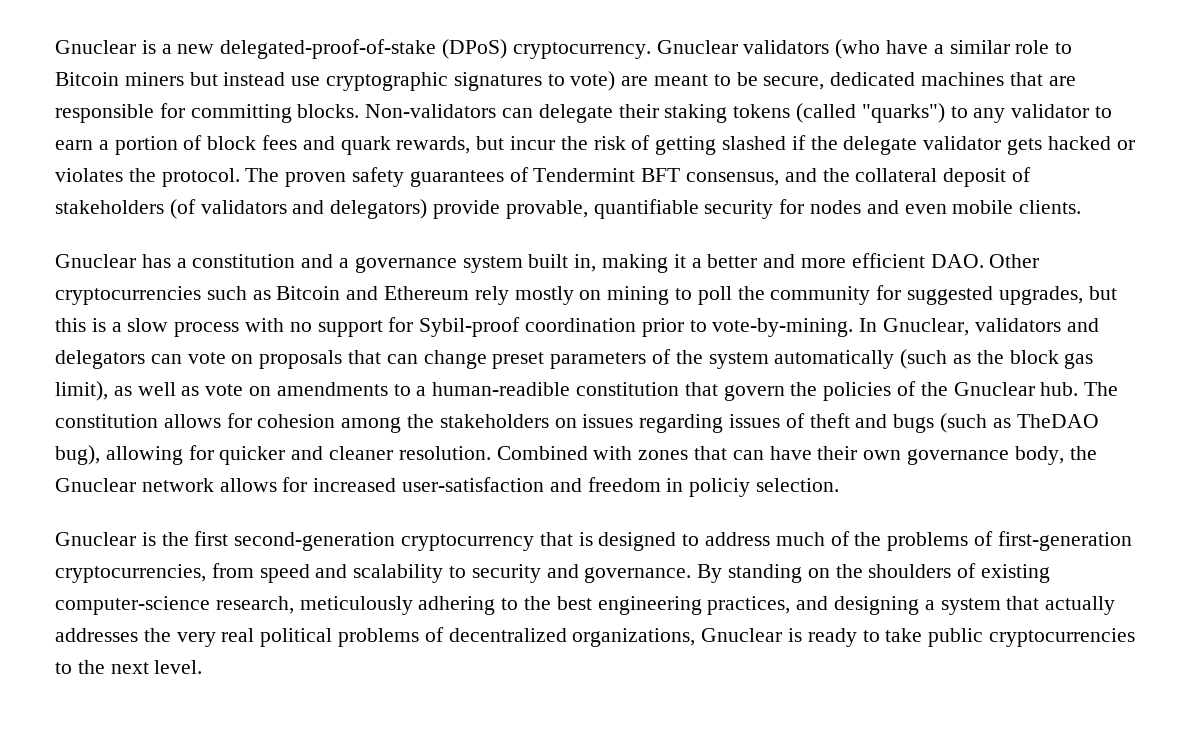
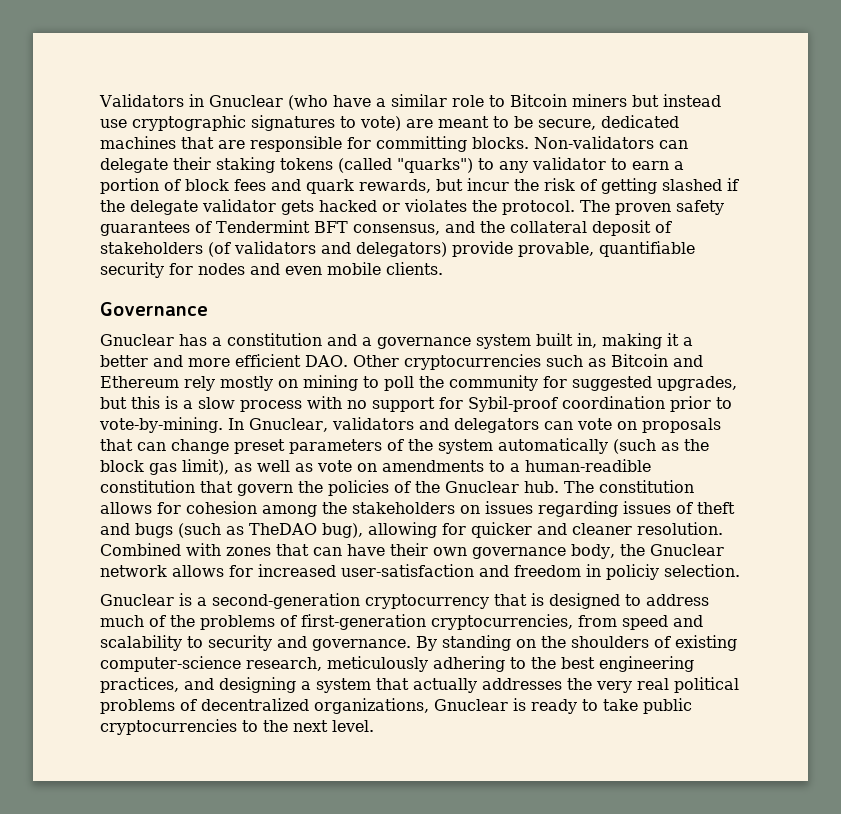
[55,39,830,59] Gnuclear is a new delegated-proof-of-stake (DPoS) cryptocurrency. Gnuclear validators -> [99,94,283,107] Validators in Gnuclear
(1082, 207) none -> [100,302,208,316] // Governance
[161,531,229,546] the first -> [197,597,207,606] a

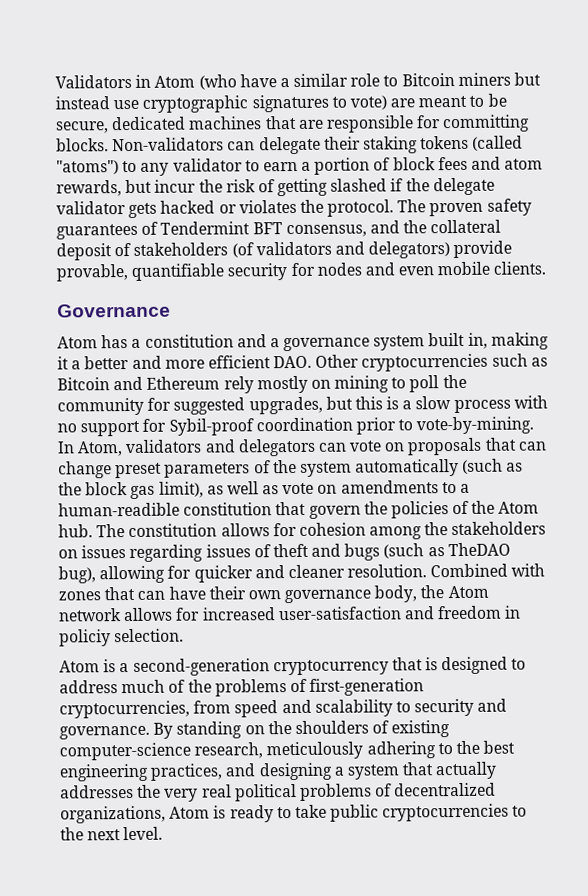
[208,95,283,107] Gnuclear -> [154,75,196,88] Atom
[397,158,473,173] "quarks") -> [56,160,119,175] "atoms")
[306,179,354,194] quark -> [504,158,544,170] atom
[100,334,174,346] Gnuclear -> [57,336,98,349] Atom
[249,418,328,432] Gnuclear, -> [77,441,124,457] Atom,
[445,481,519,493] Gnuclear -> [498,501,540,514] Atom
[649,544,724,556] Gnuclear -> [447,585,489,599] Atom
[100,594,174,606] Gnuclear -> [59,660,100,673] Atom
[434,699,508,711] Gnuclear -> [169,806,211,819] Atom

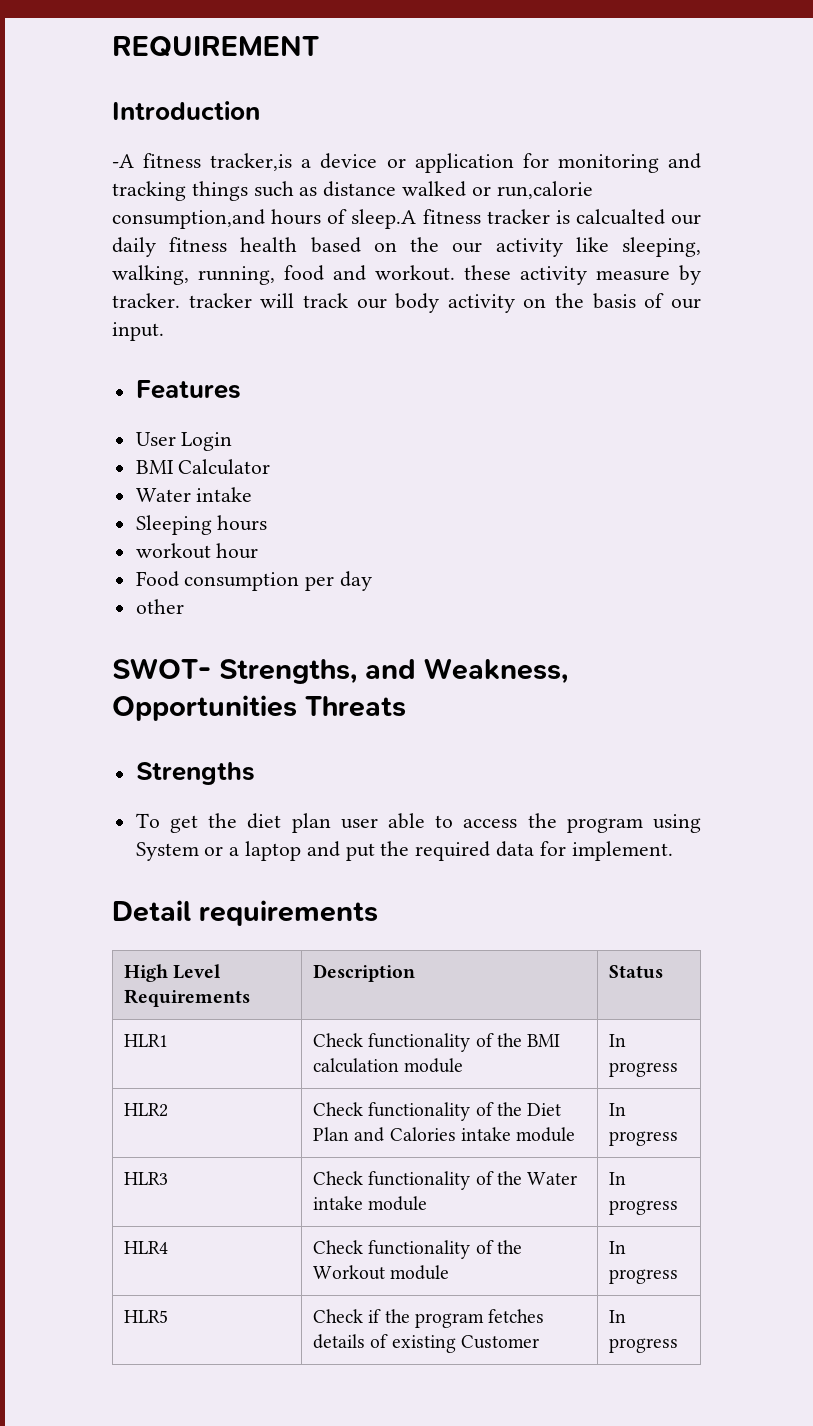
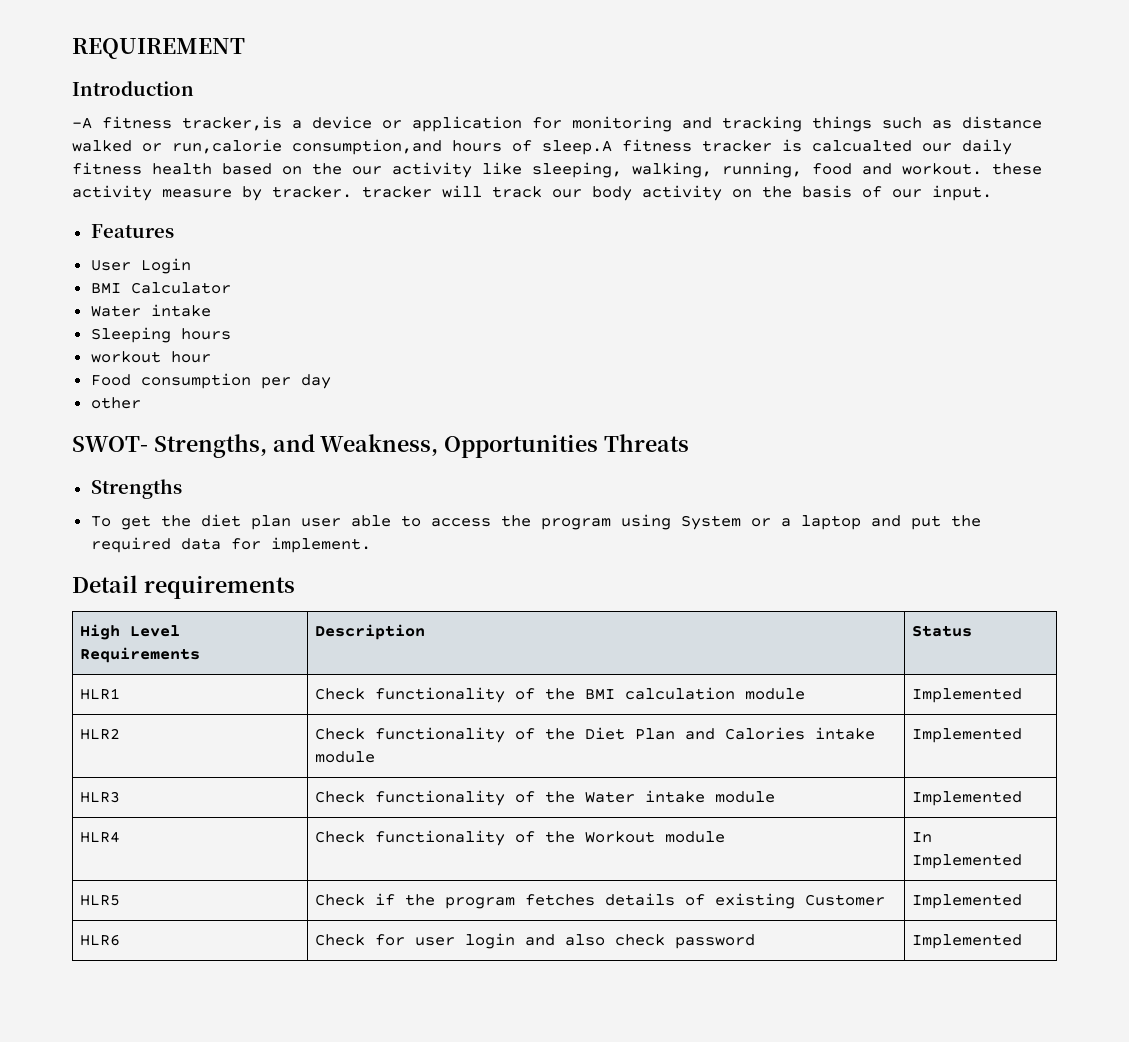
[609,1034,627,1047] [609,1062,679,1077] In progress -> [911,688,1022,703] Implemented
[609,1103,627,1116] [609,1131,679,1146] In progress -> [911,728,1022,743] Implemented
[609,1172,627,1185] [609,1200,679,1215] In progress -> [911,791,1022,806] Implemented
[609,1269,679,1284] progress -> [911,854,1022,869] Implemented
[609,1310,627,1323] [609,1338,679,1353] In progress -> [911,894,1022,909] [79,934,120,946] [314,933,755,949] [911,934,1022,949] Implemented // HLR6 | Check for user login and also check password | Implemented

· · · · ·

The copy must start at the line containing "[100,334,174,346] Gnuclear ->" and stop at the last line of the listing, both included, with every line exact and no pictures.

[100,334,174,346] Gnuclear -> [57,336,98,349] Atom
[249,418,328,432] Gnuclear, -> [77,441,124,457] Atom,
[445,481,519,493] Gnuclear -> [498,501,540,514] Atom
[649,544,724,556] Gnuclear -> [447,585,489,599] Atom
[100,594,174,606] Gnuclear -> [59,660,100,673] Atom
[434,699,508,711] Gnuclear -> [169,806,211,819] Atom

[609,1034,627,1047] [609,1062,679,1077] In progress -> [911,688,1022,703] Implemented
[609,1103,627,1116] [609,1131,679,1146] In progress -> [911,728,1022,743] Implemented
[609,1172,627,1185] [609,1200,679,1215] In progress -> [911,791,1022,806] Implemented
[609,1269,679,1284] progress -> [911,854,1022,869] Implemented
[609,1310,627,1323] [609,1338,679,1353] In progress -> [911,894,1022,909] [79,934,120,946] [314,933,755,949] [911,934,1022,949] Implemented // HLR6 | Check for user login and also check password | Implemented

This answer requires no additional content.